◆ TAREFAS A REALIZAR
1. Responda às seguintes perguntas com base no texto sobre o comércio ilegal de espécies selvagens:
(a) Que lugar ocupa o comércio ilegal de animais selvagens nas transações ilegais internacionais, segundo o que a WWF divulgou?
(b) Que convenção legisla o comércio internacional de espécies protegidas?
(c) Que animais selvagens protegidos por lei são mencionados como estando disponíveis à distância de um clique?
2. Extraia, sem qualquer alteração, o trecho do texto sobre o comércio ilegal de espécies selvagens que começa em "Mas a verdade" e termina em "punição destes casos.".
3. Prolongue o texto sobre o comércio ilegal de espécies selvagens a partir do ponto em que termina.

◆ EXCERTO DO DOCUMENTO
----

Um ano e três meses após a WWF ter divulgado que o comércio ilegal de animais selvagens ocupa o quarto lugar nas transações ilegais internacionais, depois da contrafação, da falsificação e do tráfico de seres humanos, leio com uma sombra de esperança um título que diz que o comércio ilegal de espécies selvagens protegidas diminuiu em Portugal (mas pouco…). Debruço-me sobre a notícia: revela dados e números assustadores sobre o comércio internacional de espécies protegidas, legislado pela Convenção sobre o Comércio Internacional de Espécies da Fauna e da Flora Selvagem Ameaçadas de Extinção (CITES).
Mas a verdade é que esta problemática não se restringe à repugnante morte de tigres e de elefantes por um souvenir, nem aos ovos de répteis e aves escondidos à cintura, existe um comércio ilegal, mais caseiro, nacional (com o alcance que a internet permite), talvez mesmo praticado pelo nosso vizinho, que aparenta escapar às estatísticas e ao controlo que mereceria.
Pintassilgos, corvos, águias e outros animais selvagens protegidos por lei, estão disponíveis à distância de um clique. A venda online de espécies selvagens protegidas (várias vezes detetada em sites de classificados e produtos em segundo mão) é um triste facto da nossa atualidade, e o seu controlo pelas autoridades competentes revela-se de extrema complexidade, demonstrando quão essencial é a colaboração da população em geral na denúncia e, esperemos, punição destes casos.

----

◆ INFORMAÇÃO FORNECIDA
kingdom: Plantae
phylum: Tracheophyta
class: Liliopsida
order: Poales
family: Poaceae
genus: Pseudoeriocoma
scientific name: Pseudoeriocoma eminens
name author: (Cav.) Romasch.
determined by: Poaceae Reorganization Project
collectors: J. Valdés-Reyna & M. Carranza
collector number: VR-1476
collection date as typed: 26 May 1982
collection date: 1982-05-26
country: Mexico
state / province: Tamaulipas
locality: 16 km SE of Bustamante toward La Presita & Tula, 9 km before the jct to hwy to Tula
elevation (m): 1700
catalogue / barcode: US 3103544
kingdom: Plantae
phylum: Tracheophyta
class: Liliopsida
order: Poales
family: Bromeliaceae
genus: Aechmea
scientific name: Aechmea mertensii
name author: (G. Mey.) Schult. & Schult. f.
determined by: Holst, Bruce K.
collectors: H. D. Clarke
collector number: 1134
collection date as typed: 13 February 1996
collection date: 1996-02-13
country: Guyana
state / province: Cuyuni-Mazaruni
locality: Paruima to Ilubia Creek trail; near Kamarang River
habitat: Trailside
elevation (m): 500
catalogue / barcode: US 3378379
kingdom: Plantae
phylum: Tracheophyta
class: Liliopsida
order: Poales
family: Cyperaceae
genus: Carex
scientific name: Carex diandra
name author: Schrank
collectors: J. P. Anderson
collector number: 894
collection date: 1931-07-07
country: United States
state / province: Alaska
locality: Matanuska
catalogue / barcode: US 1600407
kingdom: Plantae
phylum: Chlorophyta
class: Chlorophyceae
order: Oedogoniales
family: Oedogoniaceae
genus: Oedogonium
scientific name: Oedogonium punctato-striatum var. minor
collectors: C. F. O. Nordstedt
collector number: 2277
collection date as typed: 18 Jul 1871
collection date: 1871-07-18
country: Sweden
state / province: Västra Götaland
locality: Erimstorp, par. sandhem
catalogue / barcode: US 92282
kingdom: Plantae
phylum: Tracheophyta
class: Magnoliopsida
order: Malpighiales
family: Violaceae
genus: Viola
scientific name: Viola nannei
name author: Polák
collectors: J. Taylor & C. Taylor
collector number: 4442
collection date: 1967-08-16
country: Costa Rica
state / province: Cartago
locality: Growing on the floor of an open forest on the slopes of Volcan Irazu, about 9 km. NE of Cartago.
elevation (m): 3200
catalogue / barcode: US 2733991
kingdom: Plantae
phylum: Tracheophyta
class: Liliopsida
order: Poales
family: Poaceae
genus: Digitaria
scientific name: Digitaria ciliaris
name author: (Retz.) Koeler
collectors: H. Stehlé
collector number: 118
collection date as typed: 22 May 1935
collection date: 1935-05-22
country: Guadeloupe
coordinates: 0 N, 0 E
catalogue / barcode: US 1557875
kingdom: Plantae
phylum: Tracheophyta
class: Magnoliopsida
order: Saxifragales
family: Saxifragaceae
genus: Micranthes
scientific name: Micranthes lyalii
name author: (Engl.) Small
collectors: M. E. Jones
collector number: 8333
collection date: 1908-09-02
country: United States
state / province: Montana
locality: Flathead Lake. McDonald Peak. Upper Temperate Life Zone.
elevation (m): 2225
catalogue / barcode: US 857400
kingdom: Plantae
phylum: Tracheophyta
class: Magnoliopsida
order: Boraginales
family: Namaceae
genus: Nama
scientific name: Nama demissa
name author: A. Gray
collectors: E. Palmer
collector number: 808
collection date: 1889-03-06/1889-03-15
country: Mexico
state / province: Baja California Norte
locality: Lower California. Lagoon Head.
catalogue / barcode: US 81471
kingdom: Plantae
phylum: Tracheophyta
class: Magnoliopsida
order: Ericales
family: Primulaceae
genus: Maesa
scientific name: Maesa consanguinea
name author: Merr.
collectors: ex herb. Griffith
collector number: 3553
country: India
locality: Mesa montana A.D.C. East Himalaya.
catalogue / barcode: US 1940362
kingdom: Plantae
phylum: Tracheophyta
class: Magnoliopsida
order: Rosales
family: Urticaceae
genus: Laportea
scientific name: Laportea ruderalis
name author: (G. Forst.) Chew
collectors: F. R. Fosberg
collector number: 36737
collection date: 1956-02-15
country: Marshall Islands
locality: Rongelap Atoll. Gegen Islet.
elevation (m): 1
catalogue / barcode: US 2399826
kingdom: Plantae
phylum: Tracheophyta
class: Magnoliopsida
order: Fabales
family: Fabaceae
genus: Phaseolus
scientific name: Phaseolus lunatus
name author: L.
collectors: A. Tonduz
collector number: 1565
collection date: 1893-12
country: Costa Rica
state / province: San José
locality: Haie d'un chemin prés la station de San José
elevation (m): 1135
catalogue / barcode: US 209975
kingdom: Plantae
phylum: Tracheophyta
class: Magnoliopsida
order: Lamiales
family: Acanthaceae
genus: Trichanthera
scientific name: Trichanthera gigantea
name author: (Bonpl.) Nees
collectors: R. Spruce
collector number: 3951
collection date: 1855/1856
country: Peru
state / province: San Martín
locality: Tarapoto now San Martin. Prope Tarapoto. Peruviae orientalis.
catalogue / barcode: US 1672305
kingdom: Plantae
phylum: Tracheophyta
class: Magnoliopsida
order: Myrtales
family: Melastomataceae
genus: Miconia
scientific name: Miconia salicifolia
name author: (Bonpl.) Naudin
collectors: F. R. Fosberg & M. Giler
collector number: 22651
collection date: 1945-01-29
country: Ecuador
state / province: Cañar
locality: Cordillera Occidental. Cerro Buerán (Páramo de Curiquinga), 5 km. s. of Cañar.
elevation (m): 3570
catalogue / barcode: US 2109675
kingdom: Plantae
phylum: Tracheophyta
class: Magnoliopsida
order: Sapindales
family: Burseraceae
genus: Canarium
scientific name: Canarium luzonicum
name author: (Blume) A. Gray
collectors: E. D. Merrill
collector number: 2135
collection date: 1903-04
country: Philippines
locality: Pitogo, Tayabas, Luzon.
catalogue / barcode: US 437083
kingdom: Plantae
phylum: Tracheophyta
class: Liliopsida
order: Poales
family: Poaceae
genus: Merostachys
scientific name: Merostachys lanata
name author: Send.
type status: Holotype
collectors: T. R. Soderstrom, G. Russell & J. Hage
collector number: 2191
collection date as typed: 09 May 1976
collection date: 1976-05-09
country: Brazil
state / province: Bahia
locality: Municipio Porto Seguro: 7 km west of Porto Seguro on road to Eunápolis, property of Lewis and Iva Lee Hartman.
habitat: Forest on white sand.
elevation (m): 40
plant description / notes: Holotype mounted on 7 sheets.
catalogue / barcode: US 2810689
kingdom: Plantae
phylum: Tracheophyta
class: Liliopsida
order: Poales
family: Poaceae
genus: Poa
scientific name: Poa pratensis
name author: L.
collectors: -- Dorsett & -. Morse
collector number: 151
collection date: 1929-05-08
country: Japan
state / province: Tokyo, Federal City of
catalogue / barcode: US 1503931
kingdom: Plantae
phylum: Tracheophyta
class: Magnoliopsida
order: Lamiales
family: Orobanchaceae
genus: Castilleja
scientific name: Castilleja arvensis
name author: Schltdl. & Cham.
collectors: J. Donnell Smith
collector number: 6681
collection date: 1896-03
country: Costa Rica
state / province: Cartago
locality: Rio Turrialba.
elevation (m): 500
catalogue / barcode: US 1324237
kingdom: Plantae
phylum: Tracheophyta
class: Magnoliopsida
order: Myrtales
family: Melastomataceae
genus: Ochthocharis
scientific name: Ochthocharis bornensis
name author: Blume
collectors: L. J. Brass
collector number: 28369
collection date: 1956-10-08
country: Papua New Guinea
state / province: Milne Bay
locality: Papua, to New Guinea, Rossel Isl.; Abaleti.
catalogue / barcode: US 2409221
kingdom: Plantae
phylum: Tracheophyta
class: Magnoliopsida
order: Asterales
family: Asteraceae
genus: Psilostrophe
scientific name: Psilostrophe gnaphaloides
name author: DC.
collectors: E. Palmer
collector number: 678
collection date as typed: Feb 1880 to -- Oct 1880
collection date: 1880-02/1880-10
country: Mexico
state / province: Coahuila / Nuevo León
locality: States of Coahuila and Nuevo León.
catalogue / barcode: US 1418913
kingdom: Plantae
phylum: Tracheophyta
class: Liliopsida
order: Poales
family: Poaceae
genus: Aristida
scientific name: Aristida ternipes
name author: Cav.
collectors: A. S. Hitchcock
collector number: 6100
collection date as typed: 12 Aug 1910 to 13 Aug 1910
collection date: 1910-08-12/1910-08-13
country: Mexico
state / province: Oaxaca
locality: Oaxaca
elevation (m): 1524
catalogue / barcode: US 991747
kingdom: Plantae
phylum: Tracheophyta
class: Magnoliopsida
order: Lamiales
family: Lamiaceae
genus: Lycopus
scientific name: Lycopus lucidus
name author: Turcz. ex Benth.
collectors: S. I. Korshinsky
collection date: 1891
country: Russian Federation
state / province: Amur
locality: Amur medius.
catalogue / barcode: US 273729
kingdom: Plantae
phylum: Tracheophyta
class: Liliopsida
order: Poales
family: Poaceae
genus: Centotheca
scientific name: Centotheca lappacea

----

◆ RESPOSTAS
1.
(a) O quarto lugar, depois da contrafação, da falsificação e do tráfico de seres humanos.
(b) A Convenção sobre o Comércio Internacional de Espécies da Fauna e da Flora Selvagem Ameaçadas de Extinção (CITES).
(c) Pintassilgos, corvos e águias.

2.
Mas a verdade é que esta problemática não se restringe à repugnante morte de tigres e de elefantes por um souvenir, nem aos ovos de répteis e aves escondidos à cintura, existe um comércio ilegal, mais caseiro, nacional (com o alcance que a internet permite), talvez mesmo praticado pelo nosso vizinho, que aparenta escapar às estatísticas e ao controlo que mereceria.
Pintassilgos, corvos, águias e outros animais selvagens protegidos por lei, estão disponíveis à distância de um clique. A venda online de espécies selvagens protegidas (várias vezes detetada em sites de classificados e produtos em segundo mão) é um triste facto da nossa atualidade, e o seu controlo pelas autoridades competentes revela-se de extrema complexidade, demonstrando quão essencial é a colaboração da população em geral na denúncia e, esperemos, punição destes casos.

3.
Desmascaremos o argumento do desconhecimento. A venda por qualquer via e a manutenção em cativeiro de animais selvagens autóctones são proibidas por lei, sendo as exceções muito limitadas. Por exemplo, casos autorizados de repovoamento na gestão cinegética (caça) ou venda de aves com certificado de proveniência de criadores registados. Para quem ainda tenha dúvidas, friso: a captura, venda e manutenção de qualquer animal selvagem capturado na natureza consistem em atos ilegais – com “direito” a uma forte coima ou até mesmo de prisão – e representam um ataque direto ao equilíbrio dos ecossistemas, conservação das populações e preservação da natureza, daí ser ilegal.
A imoralidade destes atos pode ser também algo desconcertante. Pensemos nas aves às quais é privado o direito de voar em liberdade na natureza, onde poderiam cumprir o seu papel natural para vislumbre de todos. Pensemos no corte das suas penas ou mesmo do osso e no engaiolamento, apenas porque têm cores bonitas ou cantam bem. E agora imaginemos o que nos aconteceria se fossemos amputados e privados da nossa própria liberdade…
Poderíamos ficar aqui a discutir que não se pode comparar uma coisa com outra (não?) e falar da subjetividade da felicidade nos outros animais que não o Ser Humano mas, efetivamente, não creio que seja discutível o egoísmo de um ato tão antinatura…
Neste momento talvez se questionem sobre qual a minha opinião acerca de jardins zoológicos ou determinados animais de estimação…Talvez vos fale disso noutra oportunidade, agora aproveito o mote para vos falar dos circos.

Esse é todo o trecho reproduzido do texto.